Cyclic neutropenia is a rare, inherited autosomal dominant disorder due to mutations in the gene for
neutrophil elastase (ELA-2 or ELANE). Usually these patients have regular oscillation of blood neutrophil counts with periods of severe
neutropenia occurring every 21 days. During these periods, they have painful
mouth ulcers,
fevers, and
bacterial infections. The most severe consequences are
gangrene,
bacteremia, and
septic shock.
Cyclic neutropenia patients respond well to treatment with
granulocyte colony-stimulating factor (
G-CSF) given by
subcutaneous injections on a daily or alternate-day basis.

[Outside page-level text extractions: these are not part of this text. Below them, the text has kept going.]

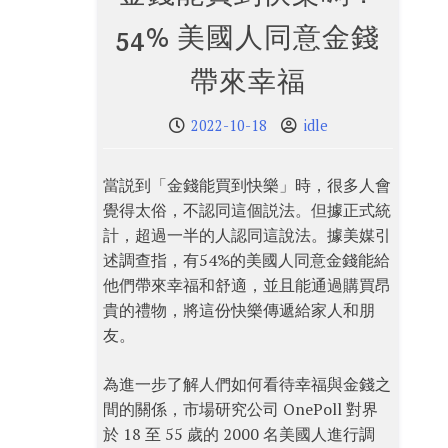
54% 美國人同意金錢
帶來幸福
2022-10-18
idle
當説到「金錢能買到快樂」時，很多人會
覺得太俗，不認同這個説法。但據正式統
計，超過一半的人認同這說法。據美媒引
述調查指，有54%的美國人同意金錢能給
他們帶來幸福和舒適，並且能通過購買昂
貴的禮物，將這份快樂傳遞給家人和朋
友。
為進一步了解人們如何看待幸福與金錢之
間的關係，市場研究公司 OnePoll 對界
於 18 至 55 歲的 2000 名美國人進行調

Severe congenital neutropenia is also a rare
hematological disease, but it is probably more common than
cyclic neutropenia. Blood neutrophils are extremely low on a continuing basis; the levels may be <0.2 × 10(9)/L, and the risk of severe
bacterial infections is even greater than in
cyclic neutropenia. The majority of cases are due to autosomal dominant inheritance of mutations in the ELA-2 or ELANE gene. Less commonly, mutations in HAX-1, G6PC3, and other genes cause this disorder. Treatment with
G-CSF is usually effective, but the dose of
G-CSF required to normalize blood neutrophils varies greatly. Ten to thirty percent of
severe congenital neutropenia patients evolve to develop
acute myeloid leukemia, necessitating careful clinical monitoring.